Cuzzi suggests, though, that the GOP recognizes Collins’s strength in the state and understands that she would be substantially weakened by — or could potentially lose — a primary challenge, especially after they saw Snowe’s seat in 2012 go to the de facto Democrat.
“I think Republicans are cognizant of the fact that with an open Senate seat, if that came to pass, they would have a real battle on their hands and the likelihood of losing that seat and it changing over into a Democratic seat,” he said. “I would anticipate that they try and take every precaution they can to make sure it remains with Susan Collins.”
Part of Collins’s widespread support, according to her campaign, is rooted in the nature of Maine politics and its tendency to have more personal, approachable politicians who really make an effort to meet their constituents.
“I think that the people of Maine tend to vote for the person, not the party, and I think that’s been the case for a long time, especially in the United States Senate,” Dutson said.
David vs. Goliath
Shenna Bellows knows she’s up against a powerhouse incumbent. Collins has two decades of political machinery and popularity behind her, and she has a 5-to-1 fundraising advantage over Bellows.
“I think Shenna has a very difficult path ahead of her, even just to get to a majority with her own party right now,” Dutson said. “I think it’s a struggle for her.”
Gagnon agreed that the power of the Collins machine is too great for Bellows to crack, indicating that he was even “sort of pessimistic that she has any chance of breaking 25 points.”
But Bellows is not discouraged. She is passionate about her campaign and about the Mainers she’s meeting on her walk across the state.

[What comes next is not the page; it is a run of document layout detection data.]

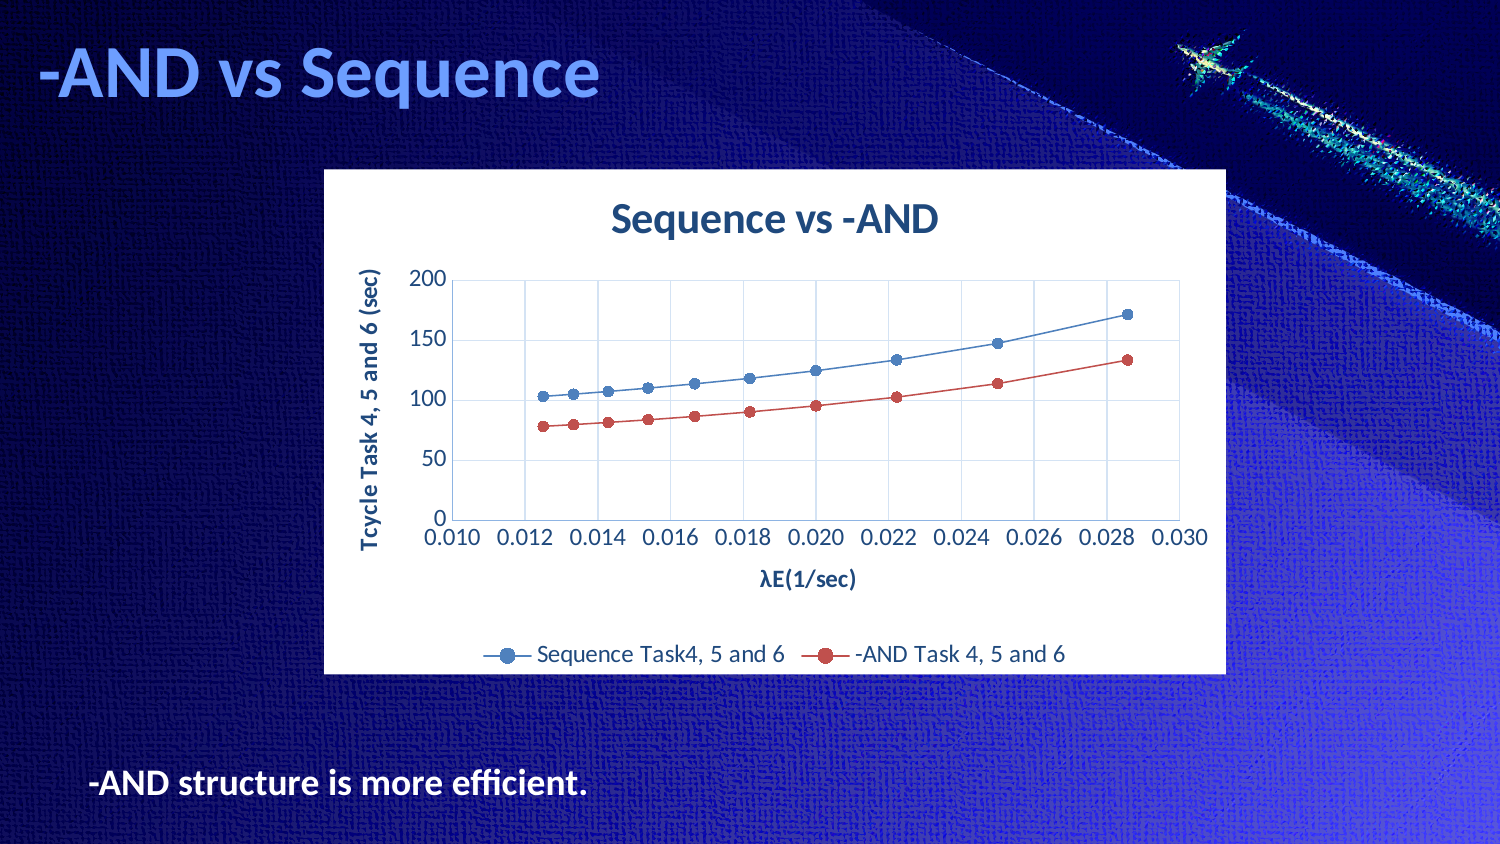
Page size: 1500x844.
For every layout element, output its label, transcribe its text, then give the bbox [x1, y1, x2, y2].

chart [323, 169, 1227, 675]
text_box -AND structure is more efficient. [73, 747, 824, 811]
title -AND vs Sequence [23, 6, 1377, 128]
picture [0, 0, 1500, 844]
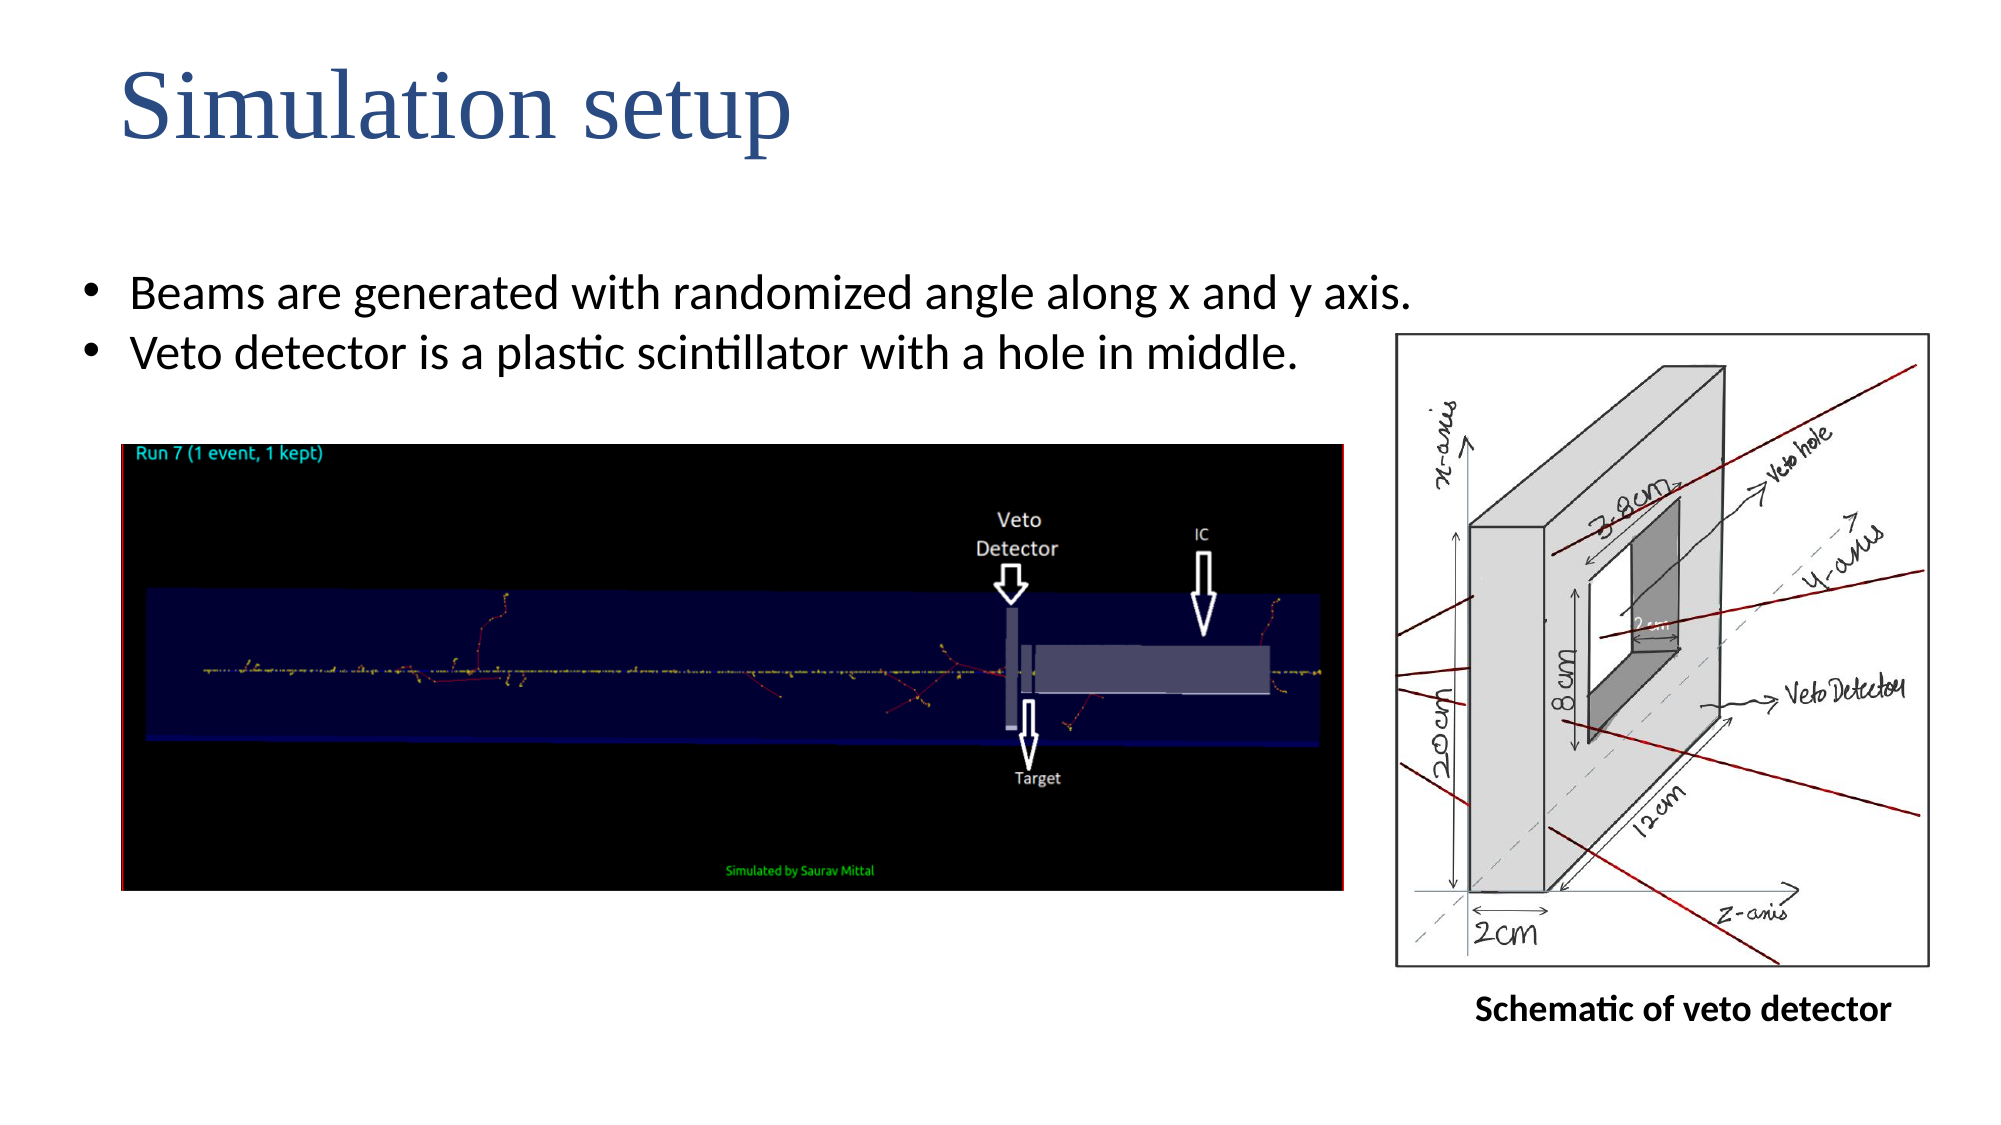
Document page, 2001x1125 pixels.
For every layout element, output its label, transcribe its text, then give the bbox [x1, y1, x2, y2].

title Simulation setup [104, 49, 1026, 163]
text_box Beams are generated with randomized angle along x and y axis. Veto detector is a plastic scintillator with a hole in middle. [67, 251, 1439, 387]
text_box Schematic of veto detector [1460, 977, 1911, 1037]
picture [1388, 320, 1931, 977]
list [121, 444, 1344, 896]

“It’s a David and Goliath race,” Bellows told The Hill as she walked mile 81 of her trek. “It’s always a challenge to go up against a well-funded, 18-year incumbent.”

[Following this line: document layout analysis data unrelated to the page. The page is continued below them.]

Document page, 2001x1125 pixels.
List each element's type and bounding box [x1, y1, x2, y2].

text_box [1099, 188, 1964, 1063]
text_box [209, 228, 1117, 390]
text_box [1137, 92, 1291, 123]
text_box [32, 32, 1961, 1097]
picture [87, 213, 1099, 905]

Bellows said the strength of her campaign is in its grassroots approach, and she plans to talk to as many Maine voters as possible to prove that she is more in touch with their needs than Collins.
“We won’t raise more money that Collins in the end, but we can out-organize her,” she said. “In a place like Maine that is like one, small town, grass roots still matters, and we can win in November.
“No one thought that I would outraise Collins in the first quarter. Few people thought I would have enough funds to be on television in July, but we are. Many people think we can’t complete a rigorous schedule that has us walking 350 miles across the state, but we will.”
And though Collins may not see Bellows as much of a threat, Cuzzi said Bellows is challenging the senator with “efficacy and gusto” and that Collins is certainly taking notice and responding.
Ben Grant, chairman of Maine’s Democratic Party, is confident Bellows is gaining ground and will continue to do so if she and the party are able to create a conversation about Collins’ voting record and her ties to the far right of the GOP.
“Susan Collins has just been dead wrong on too many issues that impact Maine people and, frankly, the American people over the course of her career,” Grant said. “So the question is: Does it really matter to have one self-styled moderate amongst all the Ted Cruzes and Mike Lees of the world, or would it be better for the country and the state to have another Democrat in the U.S. Senate to help bolster that majority?”
Right now, Grant said, the party is focused on uniting the Democratic base behind Bellows, and he indicated that if she keeps doing her part, progressive groups and national Democrats could get involved.
“She’s got to keep hitting singles,” he said. “If she keeps hitting singles, eventually that will add up to a lot of runs.”